The International Initiative for Impact Evaluation (3ie) promotes evidence-informed equitable, inclusive and sustainable development. We support the generation and effective use of high- quality evidence to inform decision-making and improve the lives of people living in poverty in low- and middle-income countries (LMICs). We provide guidance and support to produce, synthesize and quality-assure evidence of what works, for whom, how, why and at what cost. 3ie is registered as a non-governmental organization in the United States. It has offices in New Delhi, London and Washington, DC.
3ie seeks one or more experts to help advance our efforts to improve the timeliness and efficiency of our individual evidence synthesis projects, as well as develop an infrastructure of continuous evidence surveillance of the international development literature. This will be achieved through (1) improved procedures for managing and reformatting large datasets, to facilitate reuse of data across projects, and (2) expanded use of machine learning models, including by automating information extraction and classification of academic articles. We are open to hiring one person with all relevant skills or multiple people with specialized expertise for particular types of tasks.
- Conduct an audit of 3ie workflows for systematic reviews, evidence gap maps and the Development Evidence Portal to identify areas with potential for machine learning and data science to improve processes and efficiencies. The task includes producing a short report with clear recommendations for immediate, medium- and long-term action, together with associated costs and timelines.
- Data science tasks:
a. Establish and implement procedures for management of large datasets, including organization of data repositories, managing access privileges, version control, and maintaining clean/“tidy” data.
b. Build and maintain Kibana dashboards for ElasticSearch databases.
- Machine learning tasks:
a. Build, test, and refine machine learning models using state-of-the-art NLP approaches (e.g., BERT models), and establish protocols for incorporating use of these models into existing workflows. In particular, models will be used for:
i. Text classification.
ii. Automatic extraction of information from full-length academic articles into a standardized template.
- Business development tasks:
a. Contribute to bids for contracts by writing sections explaining how machine learning/automation will be used to save time and reduce costs.

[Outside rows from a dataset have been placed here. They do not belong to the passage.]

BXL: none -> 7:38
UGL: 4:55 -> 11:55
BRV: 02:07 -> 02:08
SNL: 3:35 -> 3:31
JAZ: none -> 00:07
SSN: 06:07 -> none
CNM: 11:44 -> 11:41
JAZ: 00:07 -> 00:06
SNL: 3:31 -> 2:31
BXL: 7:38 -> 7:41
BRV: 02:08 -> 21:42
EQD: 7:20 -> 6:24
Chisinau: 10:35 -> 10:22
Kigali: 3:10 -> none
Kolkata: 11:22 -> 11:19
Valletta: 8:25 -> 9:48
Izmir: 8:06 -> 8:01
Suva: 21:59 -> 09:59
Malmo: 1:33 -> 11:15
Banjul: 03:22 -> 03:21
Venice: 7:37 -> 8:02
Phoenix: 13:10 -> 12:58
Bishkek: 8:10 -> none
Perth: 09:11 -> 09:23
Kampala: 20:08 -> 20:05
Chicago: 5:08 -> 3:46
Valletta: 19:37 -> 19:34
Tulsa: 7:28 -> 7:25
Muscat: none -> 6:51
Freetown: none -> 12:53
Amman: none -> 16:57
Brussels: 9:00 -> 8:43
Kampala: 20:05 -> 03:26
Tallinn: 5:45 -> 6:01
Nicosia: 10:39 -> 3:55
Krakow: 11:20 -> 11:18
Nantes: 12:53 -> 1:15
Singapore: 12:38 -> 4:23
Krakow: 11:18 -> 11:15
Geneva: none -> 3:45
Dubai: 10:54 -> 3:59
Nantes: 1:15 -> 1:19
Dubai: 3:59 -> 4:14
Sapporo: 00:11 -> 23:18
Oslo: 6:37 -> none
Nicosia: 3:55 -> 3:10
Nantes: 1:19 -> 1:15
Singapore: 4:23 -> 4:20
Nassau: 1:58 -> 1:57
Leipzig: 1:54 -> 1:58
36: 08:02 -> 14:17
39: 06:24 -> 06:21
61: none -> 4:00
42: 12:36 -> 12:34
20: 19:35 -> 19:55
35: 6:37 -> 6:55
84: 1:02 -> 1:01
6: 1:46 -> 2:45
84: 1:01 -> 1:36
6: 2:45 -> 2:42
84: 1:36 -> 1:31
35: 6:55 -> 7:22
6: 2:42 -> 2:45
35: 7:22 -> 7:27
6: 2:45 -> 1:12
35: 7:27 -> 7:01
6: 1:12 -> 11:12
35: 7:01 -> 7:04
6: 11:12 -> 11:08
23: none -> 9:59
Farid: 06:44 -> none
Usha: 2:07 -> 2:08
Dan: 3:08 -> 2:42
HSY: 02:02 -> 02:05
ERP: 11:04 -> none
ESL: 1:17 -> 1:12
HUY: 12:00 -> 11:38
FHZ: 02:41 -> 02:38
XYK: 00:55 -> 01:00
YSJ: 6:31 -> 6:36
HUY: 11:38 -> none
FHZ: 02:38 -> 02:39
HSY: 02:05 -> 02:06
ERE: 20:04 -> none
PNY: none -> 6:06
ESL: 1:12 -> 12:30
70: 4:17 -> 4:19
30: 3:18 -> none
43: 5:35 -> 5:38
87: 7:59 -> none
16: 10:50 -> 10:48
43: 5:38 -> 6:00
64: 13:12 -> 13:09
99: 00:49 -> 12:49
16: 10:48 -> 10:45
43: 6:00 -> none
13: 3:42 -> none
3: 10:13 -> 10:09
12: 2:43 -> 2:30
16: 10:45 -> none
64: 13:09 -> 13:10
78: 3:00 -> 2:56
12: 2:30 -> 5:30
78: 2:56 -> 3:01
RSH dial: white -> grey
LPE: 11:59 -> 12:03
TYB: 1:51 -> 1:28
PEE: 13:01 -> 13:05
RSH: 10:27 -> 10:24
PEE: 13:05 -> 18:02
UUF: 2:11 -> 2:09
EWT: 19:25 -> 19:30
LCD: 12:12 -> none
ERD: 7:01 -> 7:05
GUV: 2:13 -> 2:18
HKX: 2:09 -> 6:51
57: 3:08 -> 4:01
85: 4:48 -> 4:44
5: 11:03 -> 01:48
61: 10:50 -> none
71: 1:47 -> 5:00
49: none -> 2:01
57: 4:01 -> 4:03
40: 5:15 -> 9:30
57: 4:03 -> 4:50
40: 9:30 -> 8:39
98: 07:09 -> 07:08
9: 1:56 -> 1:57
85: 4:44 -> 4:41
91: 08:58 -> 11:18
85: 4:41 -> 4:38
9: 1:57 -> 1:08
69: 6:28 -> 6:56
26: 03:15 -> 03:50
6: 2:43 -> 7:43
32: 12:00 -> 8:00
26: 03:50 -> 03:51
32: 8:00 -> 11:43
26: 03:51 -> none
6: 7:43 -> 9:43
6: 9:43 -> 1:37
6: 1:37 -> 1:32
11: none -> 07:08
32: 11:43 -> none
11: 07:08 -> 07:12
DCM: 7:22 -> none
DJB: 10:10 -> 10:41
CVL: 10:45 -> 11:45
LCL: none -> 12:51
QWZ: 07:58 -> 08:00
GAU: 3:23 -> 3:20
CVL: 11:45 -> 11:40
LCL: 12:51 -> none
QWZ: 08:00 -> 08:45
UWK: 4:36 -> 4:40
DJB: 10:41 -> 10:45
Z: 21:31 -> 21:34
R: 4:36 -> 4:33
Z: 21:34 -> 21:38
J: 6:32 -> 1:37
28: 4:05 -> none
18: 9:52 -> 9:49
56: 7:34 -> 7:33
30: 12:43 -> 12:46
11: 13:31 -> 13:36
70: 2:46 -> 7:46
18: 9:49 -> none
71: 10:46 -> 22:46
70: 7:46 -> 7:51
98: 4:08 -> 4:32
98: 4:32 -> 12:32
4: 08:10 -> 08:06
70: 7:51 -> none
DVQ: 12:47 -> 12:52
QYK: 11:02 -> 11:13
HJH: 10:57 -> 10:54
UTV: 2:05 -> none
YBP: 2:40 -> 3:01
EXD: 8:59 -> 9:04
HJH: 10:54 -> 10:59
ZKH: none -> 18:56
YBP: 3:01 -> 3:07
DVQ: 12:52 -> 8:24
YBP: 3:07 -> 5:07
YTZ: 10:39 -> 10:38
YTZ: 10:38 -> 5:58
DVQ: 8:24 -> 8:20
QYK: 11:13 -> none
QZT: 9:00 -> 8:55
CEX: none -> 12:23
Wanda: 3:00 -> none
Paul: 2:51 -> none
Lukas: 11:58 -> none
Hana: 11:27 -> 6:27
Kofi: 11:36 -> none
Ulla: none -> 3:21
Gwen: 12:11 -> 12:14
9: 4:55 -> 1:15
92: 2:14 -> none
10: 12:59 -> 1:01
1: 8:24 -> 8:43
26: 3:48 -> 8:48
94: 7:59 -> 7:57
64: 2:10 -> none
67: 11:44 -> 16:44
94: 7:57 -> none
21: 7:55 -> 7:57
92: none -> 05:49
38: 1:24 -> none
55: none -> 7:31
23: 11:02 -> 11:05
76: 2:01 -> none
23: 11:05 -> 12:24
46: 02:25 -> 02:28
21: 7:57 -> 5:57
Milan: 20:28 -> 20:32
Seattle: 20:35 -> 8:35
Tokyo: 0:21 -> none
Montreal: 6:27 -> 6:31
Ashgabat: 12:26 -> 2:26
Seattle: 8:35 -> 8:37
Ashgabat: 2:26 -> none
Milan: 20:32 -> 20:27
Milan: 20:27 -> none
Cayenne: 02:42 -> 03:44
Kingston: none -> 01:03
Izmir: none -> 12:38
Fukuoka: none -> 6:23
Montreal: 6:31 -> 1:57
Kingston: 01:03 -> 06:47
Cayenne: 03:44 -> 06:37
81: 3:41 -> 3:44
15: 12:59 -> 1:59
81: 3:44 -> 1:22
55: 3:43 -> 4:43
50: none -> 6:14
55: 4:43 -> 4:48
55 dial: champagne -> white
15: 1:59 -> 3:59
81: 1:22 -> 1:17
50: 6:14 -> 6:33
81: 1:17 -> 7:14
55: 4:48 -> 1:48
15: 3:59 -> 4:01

- Other duties as assigned.
Qualifications and key competencies
- Relevant university degree and post graduate training in computer science, statistics, mathematics, economics, information sciences, or other related quantitative field
- In-depth and up-to-date knowledge of state-of-the-art methodologies for (semi-) automation of key systematic review processes
- Track record of applying data science and machine learning to improve processes and efficiencies of systematic review methodologies, preferably in the social sciences
- For machine learning specialist:
o Advanced experience in using Python or R for Machine Learning
- For data science specialist:
o Advanced experience in ETL (Extract, Transform, Load) pipeline for effective database management
o Advanced experience in planning, formulating, and executing Kibana dashboards
This position is fully remote and candidates should be willing to maintain core hours conducive to working with colleagues in the Delhi, London and Washington offices. 3ie is an equal-opportunity employer committed to equality and diversity. We do not discriminate based on sex, age, religion, ethnicity, caste, sexual orientation or for being differently abled. We particularly encourage ethnic minorities and differently-abled persons to apply.
Terms of employment
Candidates should be available to start work at the earliest. The consultant will be paid a day rate commensurate with experience and the duration and number of days included in the contract will depend on the aspects of the ToR covered by the consultant.
Our policies and procedures reflect our commitment to safeguarding children and vulnerable adults from abuse. We follow a zero-tolerance policy for any form of bullying or harassment in the workplace.
How to apply
Please apply by e-mail to firstname.lastname@example.org. Please include ‘SRO ML specialist' in the subject. The applicant must provide, at a minimum*, the following:
- Cover letter, not exceeding one page, highlighting your qualifications and experience relevant to the terms of reference
- Curriculum vitae (not to exceed four pages), including links to your relevant GitHub portfolio and/or recent projects you have completed
- Expected daily rate
- Contact information for three professional references
* Incomplete applications will not be considered.
Applications will be accepted and reviewed on a rolling basis until the position is filled. We will contact only shortlisted candidates.